» Data shown:
———
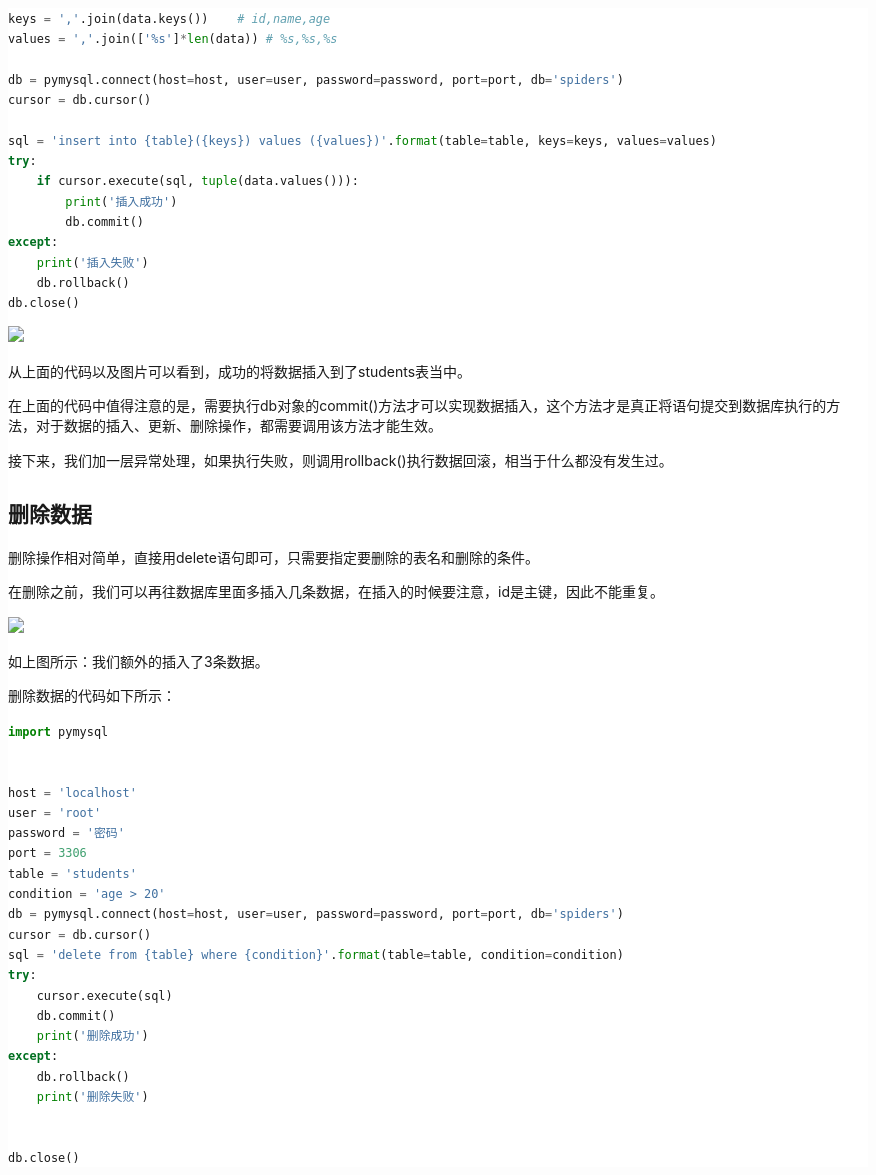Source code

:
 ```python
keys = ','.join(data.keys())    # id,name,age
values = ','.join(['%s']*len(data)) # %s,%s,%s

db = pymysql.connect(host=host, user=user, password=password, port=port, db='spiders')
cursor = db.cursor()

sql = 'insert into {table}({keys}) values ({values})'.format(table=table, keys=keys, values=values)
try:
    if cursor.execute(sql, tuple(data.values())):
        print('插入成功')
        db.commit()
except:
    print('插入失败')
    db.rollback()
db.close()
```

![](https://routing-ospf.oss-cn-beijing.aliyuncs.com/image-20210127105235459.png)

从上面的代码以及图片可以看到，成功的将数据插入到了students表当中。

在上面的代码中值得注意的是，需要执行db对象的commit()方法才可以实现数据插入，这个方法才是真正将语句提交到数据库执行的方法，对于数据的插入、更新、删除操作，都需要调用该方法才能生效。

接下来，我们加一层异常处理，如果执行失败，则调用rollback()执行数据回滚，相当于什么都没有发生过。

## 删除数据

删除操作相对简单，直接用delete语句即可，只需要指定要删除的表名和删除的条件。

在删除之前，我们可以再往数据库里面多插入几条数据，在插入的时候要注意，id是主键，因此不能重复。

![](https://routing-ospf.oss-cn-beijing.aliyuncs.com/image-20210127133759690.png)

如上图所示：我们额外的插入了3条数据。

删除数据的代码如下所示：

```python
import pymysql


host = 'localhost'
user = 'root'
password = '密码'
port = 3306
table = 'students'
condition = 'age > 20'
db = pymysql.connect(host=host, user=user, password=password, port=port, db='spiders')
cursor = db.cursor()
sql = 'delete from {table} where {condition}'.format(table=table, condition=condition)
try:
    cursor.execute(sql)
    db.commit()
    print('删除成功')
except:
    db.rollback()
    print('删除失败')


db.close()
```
———
» Task instructions:
Could the listing above be transcribed exactly, with the pictures left out?

» Answer to this task:
Source code

:
 ```python
keys = ','.join(data.keys())    # id,name,age
values = ','.join(['%s']*len(data)) # %s,%s,%s

db = pymysql.connect(host=host, user=user, password=password, port=port, db='spiders')
cursor = db.cursor()

sql = 'insert into {table}({keys}) values ({values})'.format(table=table, keys=keys, values=values)
try:
    if cursor.execute(sql, tuple(data.values())):
        print('插入成功')
        db.commit()
except:
    print('插入失败')
    db.rollback()
db.close()
```

![](https://routing-ospf.oss-cn-beijing.aliyuncs.com/image-20210127105235459.png)

从上面的代码以及图片可以看到，成功的将数据插入到了students表当中。

在上面的代码中值得注意的是，需要执行db对象的commit()方法才可以实现数据插入，这个方法才是真正将语句提交到数据库执行的方法，对于数据的插入、更新、删除操作，都需要调用该方法才能生效。

接下来，我们加一层异常处理，如果执行失败，则调用rollback()执行数据回滚，相当于什么都没有发生过。

## 删除数据

删除操作相对简单，直接用delete语句即可，只需要指定要删除的表名和删除的条件。

在删除之前，我们可以再往数据库里面多插入几条数据，在插入的时候要注意，id是主键，因此不能重复。

![](https://routing-ospf.oss-cn-beijing.aliyuncs.com/image-20210127133759690.png)

如上图所示：我们额外的插入了3条数据。

删除数据的代码如下所示：

```python
import pymysql


host = 'localhost'
user = 'root'
password = '密码'
port = 3306
table = 'students'
condition = 'age > 20'
db = pymysql.connect(host=host, user=user, password=password, port=port, db='spiders')
cursor = db.cursor()
sql = 'delete from {table} where {condition}'.format(table=table, condition=condition)
try:
    cursor.execute(sql)
    db.commit()
    print('删除成功')
except:
    db.rollback()
    print('删除失败')


db.close()
```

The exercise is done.